これまで述べてきたフレームワークは問題解決の思考法ですが、具体的にはいくつかの種類に分けることができます。その代表が、ロジカルシンキングとラテラルシンキングです。
ロジカルシンキングとは、論理的思考です。筋道を立て、論理的に解答を導き出すもので垂直思考とも言われます。物事を分類、整理、具体化していくものです。
これに対して、ラテラルシンキングとは、前提や既成概念などにとらわれない、自由奔放な思考です。多様な視点から物事をとらえ、考え方の可能性を広げるもので水平思考とも言われます。言葉だけでは少しわかりにくいので、実際の例で説明しましょう。
<問 題>
ここに13個のオレンジがあります。これを3人に等しく配分するには、どうしたら良いでしょうか。
これをロジカルシンキング(論理的思考)で考えると、
①4個ずつ分けて、余った1個を3等分する
②秤を使って、同じ重量に3等分する、などの考え方になります。
しかし、ラテラルシンキング(水平思考)では、
①13個のオレンジをすべてジュースにして3等分にする
②余った1個のオレンジの種を土に植え、実になったら等しく配分する、などとなります。
これまでのロジカルシンキングの発想だけにとらわれていると、このような発想は出てきません。人によっては「だまされた!」「それは突拍子もない考え方だ」などと感じるかもしれませんが、決して間違いでも、だましているわけではありません。問題に対して的確に答えていることは、おわかりいただけるかと思います。
このように、論理的思考では発想できない解答を導くのが、水平思考であるラテラルシンキングです。これは、単なるクイズやなぞなぞではありません。
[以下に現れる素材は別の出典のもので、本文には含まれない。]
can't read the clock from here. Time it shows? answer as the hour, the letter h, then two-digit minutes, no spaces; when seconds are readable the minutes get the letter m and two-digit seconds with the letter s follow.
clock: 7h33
現在、こうしたラテラルシンキングが求められている背景には、ロジカルシンキングだけでは解答が導くことが困難な課題が多くなっていることが指摘できます。
自治体でも同様に、職員の柔軟な発想が求められています。実際にあった事例ですが、ある市では、人口減少に伴いまちの衰退が加速し、これまでに整備した施設がお荷物となってしまいました。これにどう対応するかが大きな問題となっていました。一般的な発想で考えれば、そうした施設を安く売却するか、早期に解体するなどが選択肢となります。
しかし、この市では、あえて「負の遺産ツアー」を企画して、全国から行政視察や観光客を呼び込んだものです。他市でも、こうしたまちの衰退は「自分事」だったため、このツアーは注目され、人気になったのです。
従来のロジカルシンキングで答えの出ない、様々な行政課題が発生しています。そんな時に、柔軟に発想して対応することが、現在の職員には求められているのです。